LESETEXT:
Seit 23 Jahren an der Macht

Präsident Idriss Déby ist seit 1990 und damit seit 23 Jahren an der Macht. In dieser Amtsdauer wird er nur von wenigen afrikanischen Amtskollegen wie Teodoro Obiang Nguema aus Äquatorial-Guinea, José Eduardo dos Santos aus Angola oder Simbabwes Robert Mugabe übertroffen.

Débys Armee ist die wohl bestausgebildete und bestgerüstete in Afrika südlich der Sahara. Das hat Déby mit den Einnahmen aus der Ölförderung geschafft, die vor zehn Jahren begann. "Außenpolitisch hat Déby das Ölgeld sehr zum Ausbau seiner militärischen Macht geholfen", sagt Helga Dickow, Tschad-Expertin am Arnold-Bergstraesser-Institut der Universität Freiburg in Deutschland. "Innenpolitisch hat es dem Präsidenten zum Ausbau seiner politischen Macht verholfen: Die Regierung hat den Zugriff auf die ganzen Ölgelder und kann sie für ihren Wahlkampf verwenden. Patronage und die Kooptierung politischer Gegner sind in viel größerem Stil als vorher möglich."

Tschads Präsident Idriss Déby (AP Photo/Thierry Charlier, File)
Idriss Déby, Präsident des TschadBild: AP

Wenig Geld für die Armutsbekämpfung

Mit Patronage meint Dickow die gezielte Förderung von Menschen, die Déby nützlich sein können. Ähnliches geschehe bei der Kooptierung: Der politische Gegner wird auf die eigene Seite gezogen, indem man ihm einen prestigeträchtigen Posten gibt und ihn so ins System einbindet. Viel Geld fließt im Tschad also in den Ausbau der Macht, wenig aber in den Kampf gegen die Armut oder in den Ausbau der Infrastruktur.

AUFGABEN:
A) Geben Sie an, ob die folgenden Aussagen mit dem Lesetext übereinstimmen. Beantworten Sie jede mit Ja oder Nein und zitieren Sie die entscheidenden Worte des Textes wörtlich.
(i) Idriss Déby ist seit 1990 an der Macht.
(ii) Die Ölförderung im Tschad begann vor zwanzig Jahren.
(iii) Helga Dickow arbeitet an einem Institut der Universität Heidelberg.
B) Übertragen Sie aus dem Lesetext den Abschnitt zwischen „Wenig Geld für“ und „Ausbau der Infrastruktur.“ einschließlich dieser beiden Stellen Wort für Wort.
C) Beantworten Sie anhand des Lesetextes die folgenden Fragen:
(i) Aus welchem Land stammt Teodoro Obiang Nguema?
(ii) Wofür kann die Regierung laut Helga Dickow die Ölgelder verwenden?
(iii) Wie wird ein politischer Gegner bei der Kooptierung auf die eigene Seite gezogen?

DATENSÄTZE:
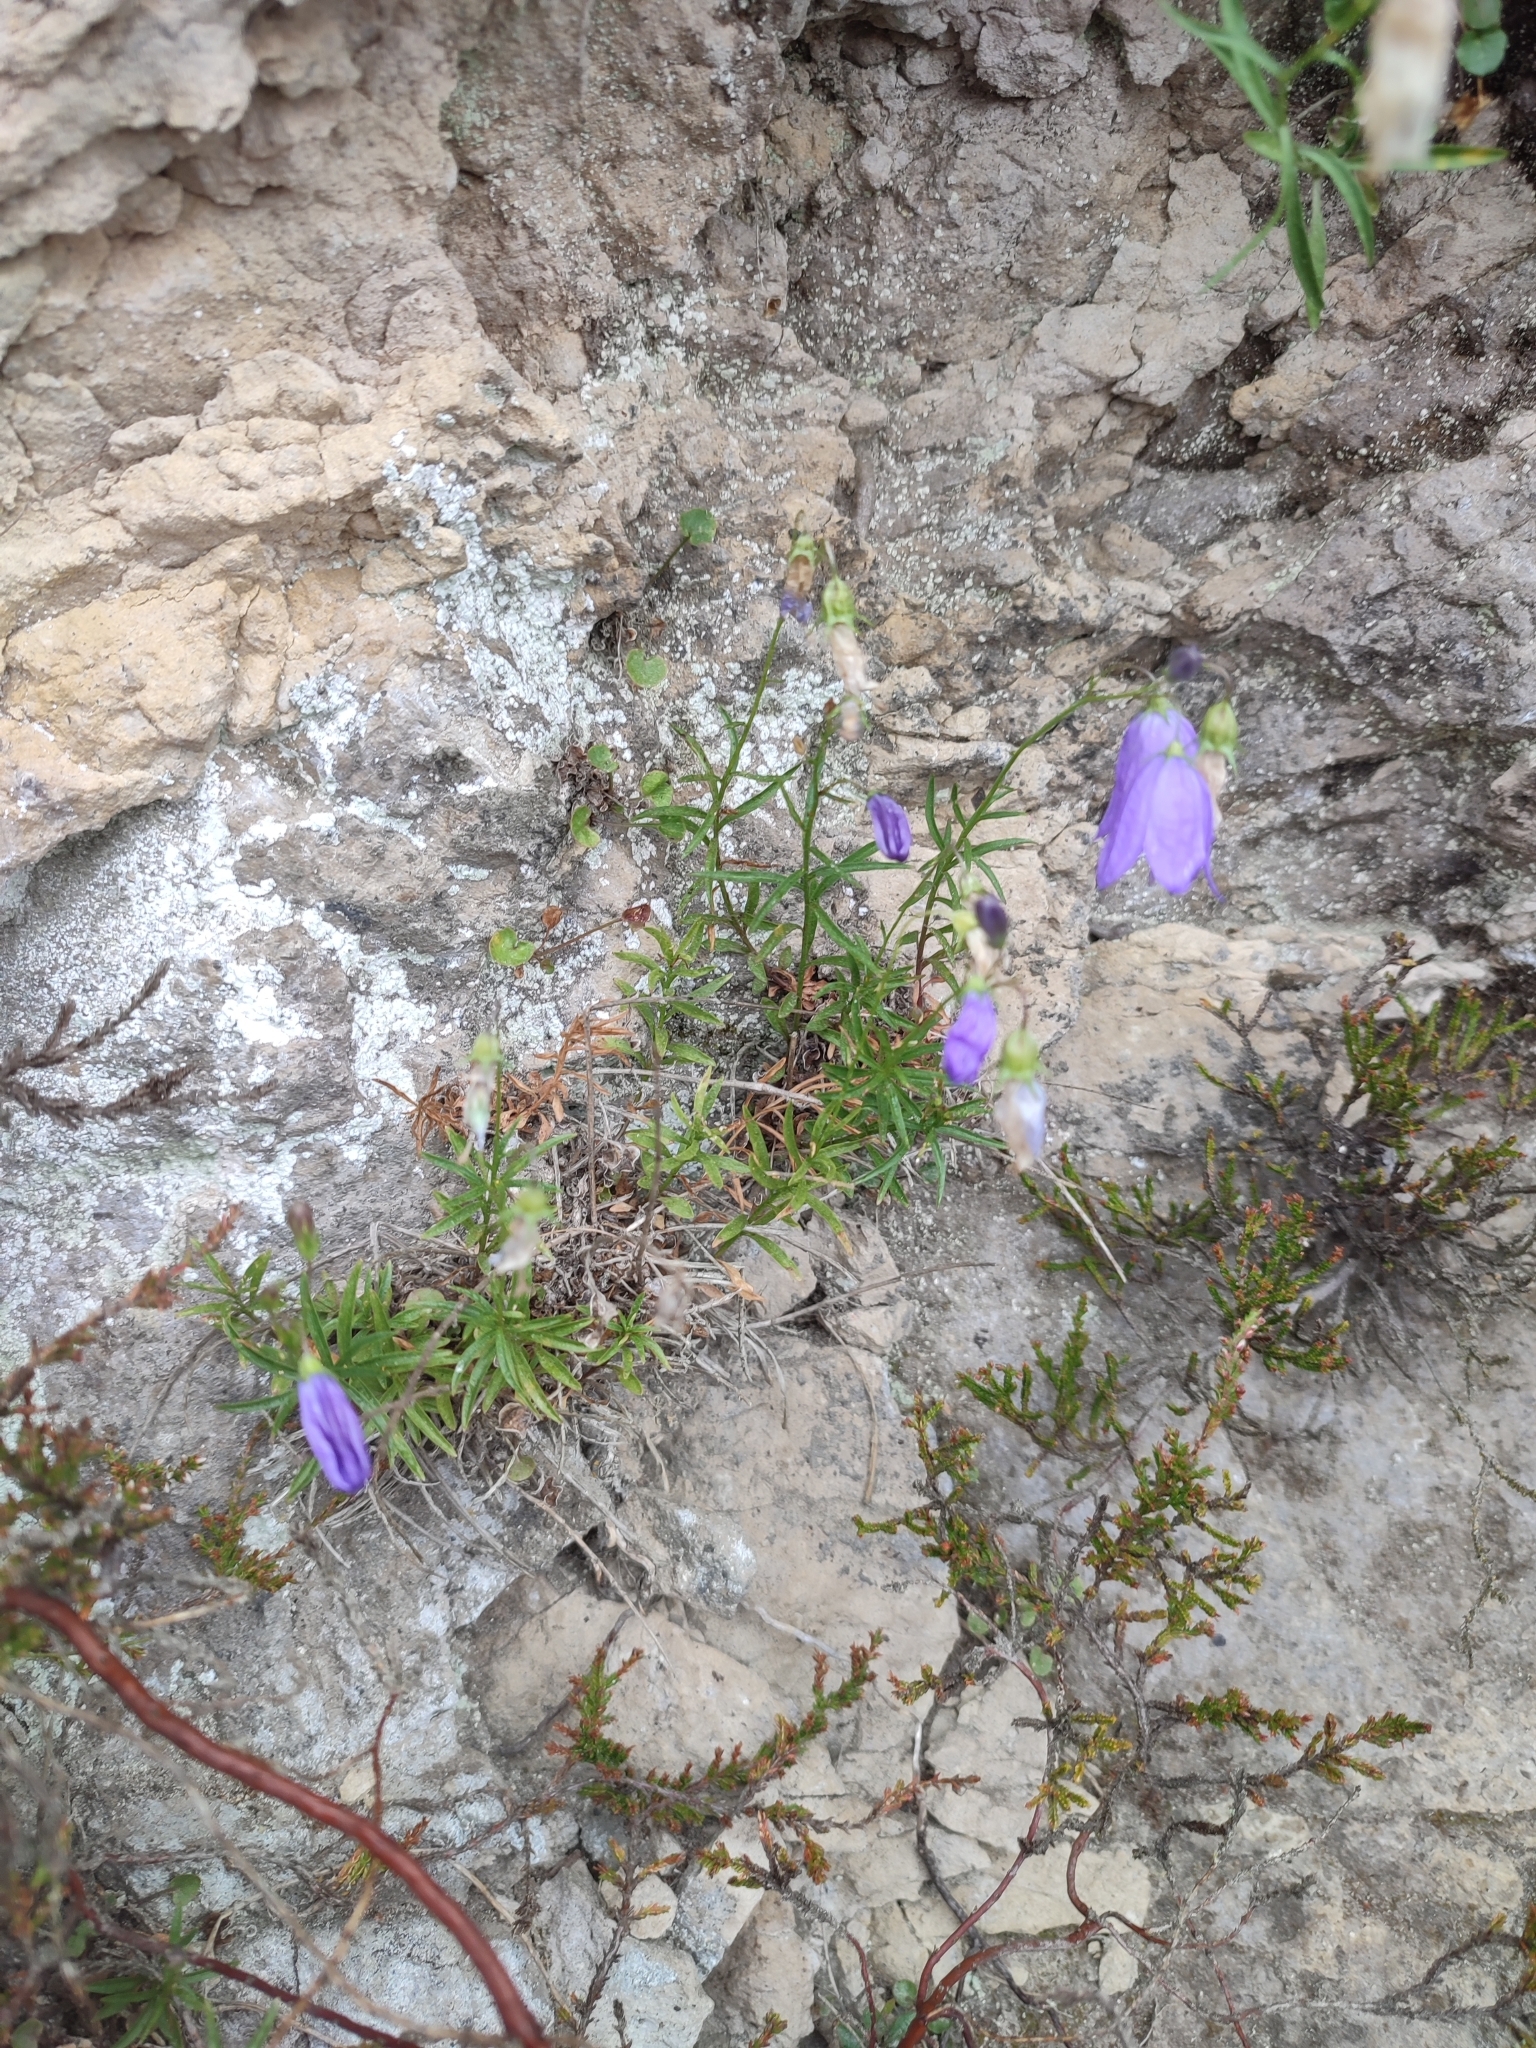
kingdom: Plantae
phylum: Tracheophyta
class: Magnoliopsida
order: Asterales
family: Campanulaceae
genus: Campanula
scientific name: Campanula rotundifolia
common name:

==

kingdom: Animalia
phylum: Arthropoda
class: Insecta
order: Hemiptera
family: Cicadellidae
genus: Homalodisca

* * *

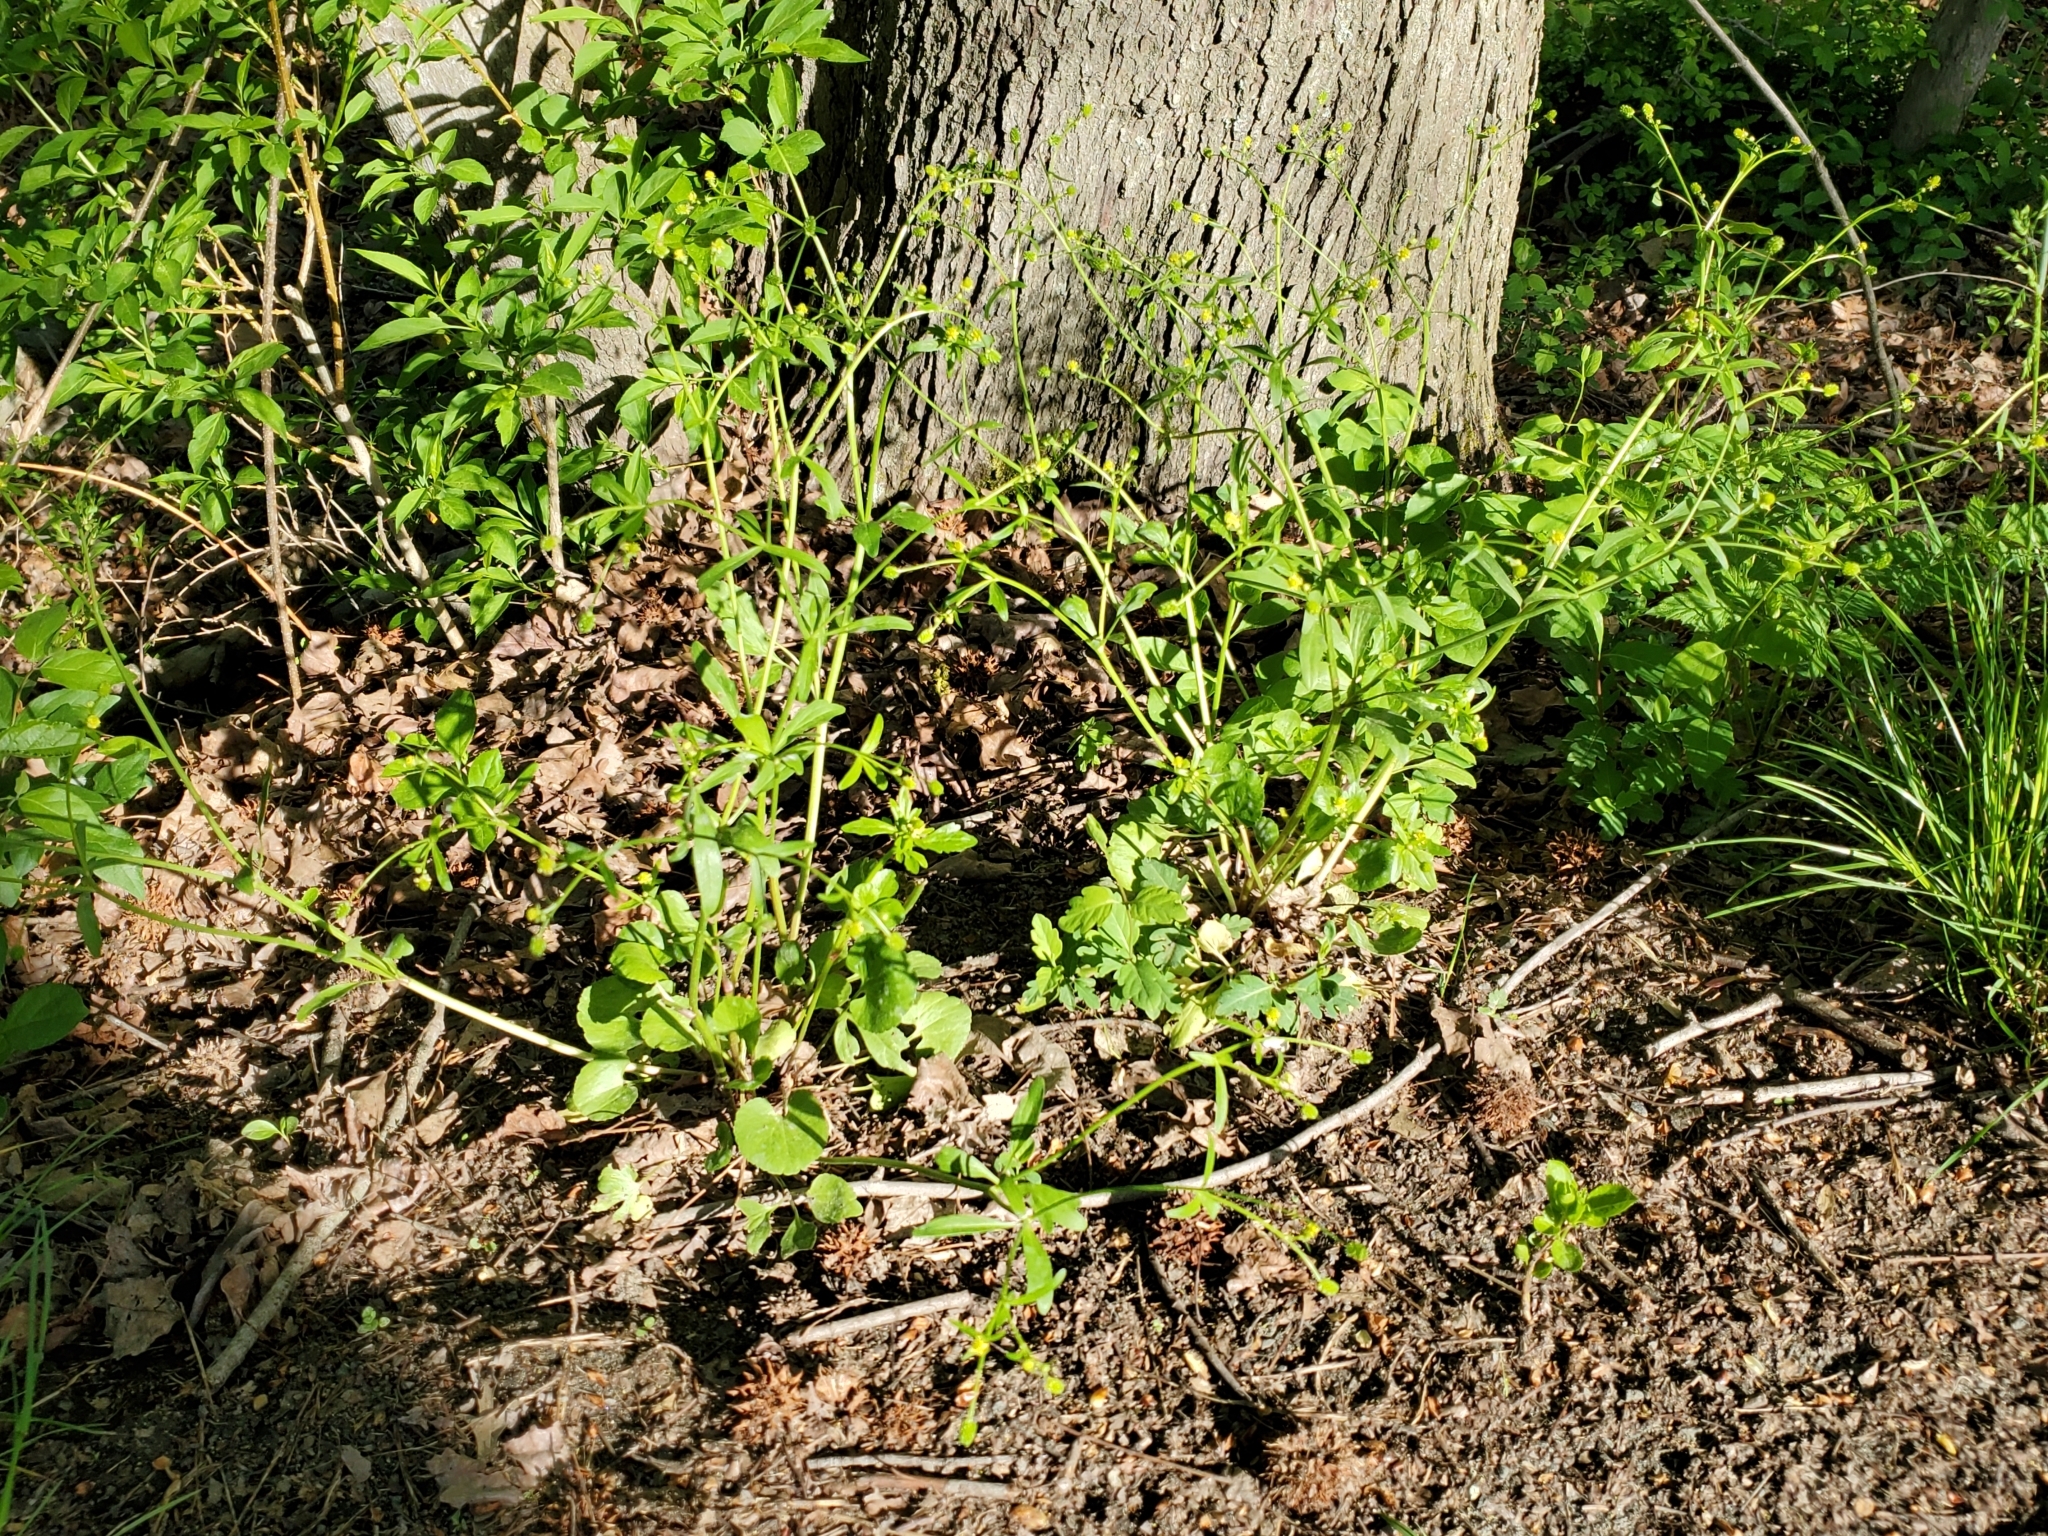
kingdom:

LÖSUNGEN:
A)
(i) Ja: „Präsident Idriss Déby ist seit 1990 und damit seit 23 Jahren an der Macht.“
(ii) Nein: „die vor zehn Jahren begann“
(iii) Nein: „Tschad-Expertin am Arnold-Bergstraesser-Institut der Universität Freiburg in Deutschland“

B)
Wenig Geld für die Armutsbekämpfung

Mit Patronage meint Dickow die gezielte Förderung von Menschen, die Déby nützlich sein können. Ähnliches geschehe bei der Kooptierung: Der politische Gegner wird auf die eigene Seite gezogen, indem man ihm einen prestigeträchtigen Posten gibt und ihn so ins System einbindet. Viel Geld fließt im Tschad also in den Ausbau der Macht, wenig aber in den Kampf gegen die Armut oder in den Ausbau der Infrastruktur.

C)
(i) Aus Äquatorial-Guinea.
(ii) Für ihren Wahlkampf.
(iii) Man gibt ihm einen prestigeträchtigen Posten und bindet ihn so ins System ein.